Durante a sua estadia em Portugal, o casal adotou duas gatas de rua, grandiosamente batizadas Doce Florabela de Portugal e Rainha Jóia Fofa Maria da Silva, através de uma organização sem fins lucrativos chamada The Kitten Connection.
Wilson tem estado a preparar comida para um evento de angariação de fundos que a organização está a alinhavar e também tem dado aulas de culinária regulares a um adolescente local.
“Ele adora comida asiática e não é assim tão fácil encontrar isso na Marinha Grande”, explica. “Então ocorreu-me esta ideia de que ele poderia aprender a cozinhá-la comigo.”
Ela e o marido organizam regularmente jantares, incluindo uma celebração anual do Dia de Ação de Graças, e participam em eventos locais, como concertos infantis e jogos desportivos.
Fazer parte de uma comunidade tão unida tem sido um sonho tornado realidade para Wilson, que diz que se cruzam quase sempre com alguém que conhecem quando saem de casa.
“Estamos aqui há mais de dois anos e estamos cada vez mais felizes com a decisão que tomámos”, adianta Wilson.
“Temos muitos amigos portugueses que nos têm ajudado a cada passo e que nos abriram as portas das suas casas e dos seus corações.”
‘Zero problemas’
Antes de se mudar para Portugal, Wilson estava muito cansada do clima político nos Estados Unidos, e estava particularmente preocupada com a violência armada.

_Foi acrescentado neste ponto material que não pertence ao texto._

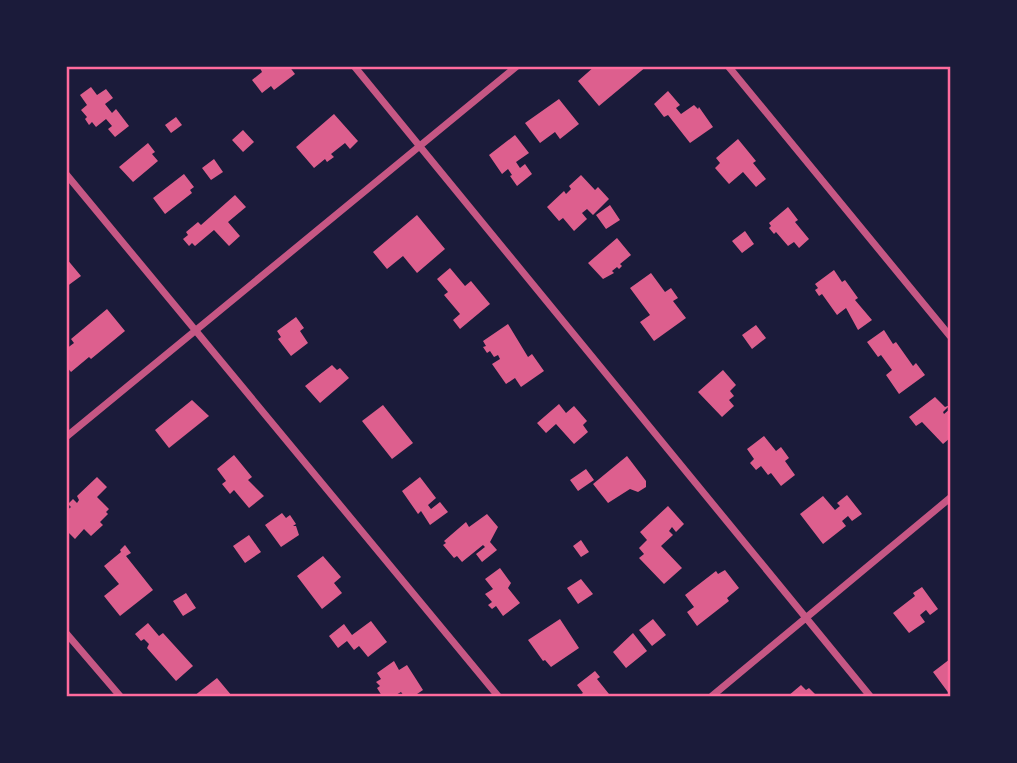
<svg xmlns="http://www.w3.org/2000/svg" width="1017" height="763" viewBox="0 0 1017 763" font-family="'PT Sans',sans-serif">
<rect width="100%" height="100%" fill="#1b1b3a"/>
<path fill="#dd5f8e" d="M261,66H289L295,74L274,90L271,86L262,93L252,80L262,72L260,68Z
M595,66H647L599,106L578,81Z
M91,87L97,95L106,89L113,98L105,104L112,113L116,109L129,126L115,137L108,129L112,126L106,119L96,127L92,122L89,125L85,119L87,117L81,110L87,105L80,95Z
M668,91L680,105L676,108L681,114L694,105L698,109L699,107L713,127L690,143L668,115L664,117L654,104Z
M559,99L579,124L560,139L555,132L540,143L525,123Z
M334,114L358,141L350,149L345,143L331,154L334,157L327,162L325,159L314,168L296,147Z
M176,117L182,125L171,133L165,125Z
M243,130L254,142L243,152L232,140Z
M515,135L529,153L516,162L520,168L525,164L532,174L517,186L510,176L512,175L508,169L502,174L489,155Z
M738,139L756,161L753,163L766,179L756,187L743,172L729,184L715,168L720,163L716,158Z
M148,143L155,152L152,154L158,161L133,182L119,167Z
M214,159L223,172L211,180L202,168Z
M184,174L194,187L190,190L192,193L165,214L153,198Z
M581,175L595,190L598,187L609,199L593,215L587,209L582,213L587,219L574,231L563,218L559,221L547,207L564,191L566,194L571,189L569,186Z
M235,195L246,207L228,222L240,236L229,246L214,230L195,246L192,243L189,246L183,239L188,235L186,232L198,222L201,225Z
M610,205L620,220L606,229L596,215Z
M788,207L798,220L795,222L809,239L799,248L794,242L788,246L776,232L774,234L769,228L771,226L769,223Z
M417,215L445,249L417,273L403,256L387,269L373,252Z
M745,231L754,244L742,253L732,241Z
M617,238L631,255L620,264L622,266L619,269L617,267L612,271L614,273L603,279L588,263Z
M66,258L81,276L66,287Z
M450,268L465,286L471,281L490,304L460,329L453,320L460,314L444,295L448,292L437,279Z
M834,270L842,282L845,280L858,298L855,300L872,320L858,330L846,308L837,315L822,294L819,296L815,290L818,288L815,284Z
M651,273L665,292L671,288L678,298L673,301L686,318L654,341L640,322L650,315L630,288Z
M107,309L125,331L91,359L89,357L71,372L66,366V349L74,343L71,339Z
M296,317L304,328L300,331L308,343L291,356L278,339L281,337L277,331Z
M508,324L528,357L532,354L544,371L521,387L515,378L506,384L492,364L500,359L498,355L494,357L490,351L487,353L483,347L486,346L483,341Z
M756,325L766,338L752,349L742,335Z
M884,330L893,344L896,342L913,366L916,363L925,375L899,394L886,375L892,370L881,355L878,357L867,342Z
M332,365L337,370L340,368L349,378L320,403L305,386Z
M723,370L736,385L730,391L734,396L729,400L734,406L722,417L698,392Z
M935,397L945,407L950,405L943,412L944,414L950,409V438L943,444L922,422L916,426L909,417Z
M192,400L209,416L169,448L155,430Z
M559,404L566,413L574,406L587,421L583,425L588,432L574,444L556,424L546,433L537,423Z
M383,405L413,443L392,459L362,421Z
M764,436L776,451L781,447L789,458L785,461L795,475L781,486L771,473L768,475L761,466L756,470L750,463L754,459L747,449Z
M234,455L252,477L248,480L264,496L249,508L234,490L230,494L222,484L226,481L217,469Z
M627,456L646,481V487L638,492L630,489L608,503L593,484Z
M586,469L594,480L578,491L570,480Z
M97,477L107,487L97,497L109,509L106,512L108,514L100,522L103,525L91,536L84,529L75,539L66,530V511L71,507L68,504L73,499L77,503L79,500L77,496Z
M420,477L436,498L428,505L431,509L440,502L448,512L430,525L421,511L418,514L402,491Z
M847,495L862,514L852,521L848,516L842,521L846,526L823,544L800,514L823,496L835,510L840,506L837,503Z
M668,506L684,524L676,532L672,527L669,531L673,535L661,546L682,568L664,584L639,558L644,554L639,548L647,540L640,532Z
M282,513L286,518L290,515L296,524L293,526H296L299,535L281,547L265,525Z
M487,514L498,527L490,542L497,550L482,562L476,554L485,547L483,545L462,562L457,556L454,558L443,545L446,543L444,541L466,522L469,527Z
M249,535L261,552L245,563L233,546Z
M581,540L589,552L581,557L573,546Z
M125,545L131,553L126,556L153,590L120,616L104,596L119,584L104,566L121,552L120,550Z
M323,556L341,577L334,583L342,593L322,609L297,576Z
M500,568L511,583L508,588L520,603L503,616L496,606L492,609L488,605L492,602L485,594L493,589L485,579Z
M725,570L739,588L727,598L729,601L697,626L687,612L694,607L685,595L716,571L718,574Z
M581,579L593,594L578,604L567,588Z
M922,587L938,609L930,615L926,610L920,615L925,622L909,633L893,613L915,596L913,593Z
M186,593L196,608L183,616L173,601Z
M560,619L579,648L551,667L545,660L543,661L528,640Z
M653,619L666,635L652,646L639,630Z
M371,621L387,642L368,657L359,646L354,650L347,641L338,648L329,636L344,624L352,635Z
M148,623L159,636L163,633L193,666L176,681L147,648L149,644L144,639L141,641L135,634Z
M633,633L647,651L626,668L613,652Z
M950,659V695L933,672Z
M394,661L399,670L407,665L423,690L414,696H404L401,692L394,696H382L377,688L380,686L376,682L381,679L377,673Z
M595,671L600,677L597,679L609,694L606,696H579L583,693L577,685Z
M217,678L232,696H194Z
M801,685L806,690L809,688L817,696H788Z"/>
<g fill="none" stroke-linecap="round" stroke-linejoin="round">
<path stroke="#c65784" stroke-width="7" d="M354,66L870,696
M728,66L950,336
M66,174L498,696
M66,437L517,66
M66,633L120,696
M712,696L950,498"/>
</g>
<rect width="1017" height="763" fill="none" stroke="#1b1b3a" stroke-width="136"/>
<rect x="68" y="68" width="881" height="627" fill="none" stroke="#ff6b9d" stroke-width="2.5"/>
</svg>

“Eu digo às pessoas ‘Nós fugimos do país’”, conta. “A forma como tudo se estava a desenrolar… sentíamo-nos indignados e revoltados a cada minuto do dia.”
Desde que se mudou para Portugal, Wilson não voltou aos EUA e diz que não tem quaisquer planos para algum dia regressar.
“Voltarei para os EUA numa urna. Ponto final”, sublinha. “Não há literalmente nada que me fizesse sentir na obrigação de voltar aos EUA.”
Apesar de Wilson sentir falta da família e dos amigos, diz que é uma aventureira de gema e que nunca pretendeu passar o resto dos seus dias na América.
“Algumas pessoas já me perguntaram como é que pude deixar os meus filhos ou o que é que os meus filhos pensam sobre isto”, diz ela, sublinhando que os filhos já são adultos que têm as suas próprias vidas.
“E eu sempre viagem a vida toda sem eles, deixava-os e ao meu marido para ir viajar durante duas semanas por ano, todos os anos. Simplesmente porque isso era importante para mim.”
“Sou uma pessoa um pouco boémia. Por isso os meus filhos não esperavam nada menos do que [eu] fazer estas viagens, como se fosse algo estranho.”
Wilson e Bjork dizem que tiveram “zero problemas” desde que se mudaram para Portugal e que não podiam estar mais felizes.
Na verdade, as coisas correram tão bem que os outros são por vezes céticos quando eles partilham as suas experiências.
“As pessoas dizem ‘Tu vês tudo com um filtro cor de rosa’. Mas é tudo tão perfeito quanto eu o descrevo”, diz Wilson.
“O processo desenrolou-se sem qualquer problema para nós. Não é que isso aconteça assim com toda a gente – eu sei disso. Mas vou celebrar o que conseguimos. E o que temos tido é uma ótima experiência.”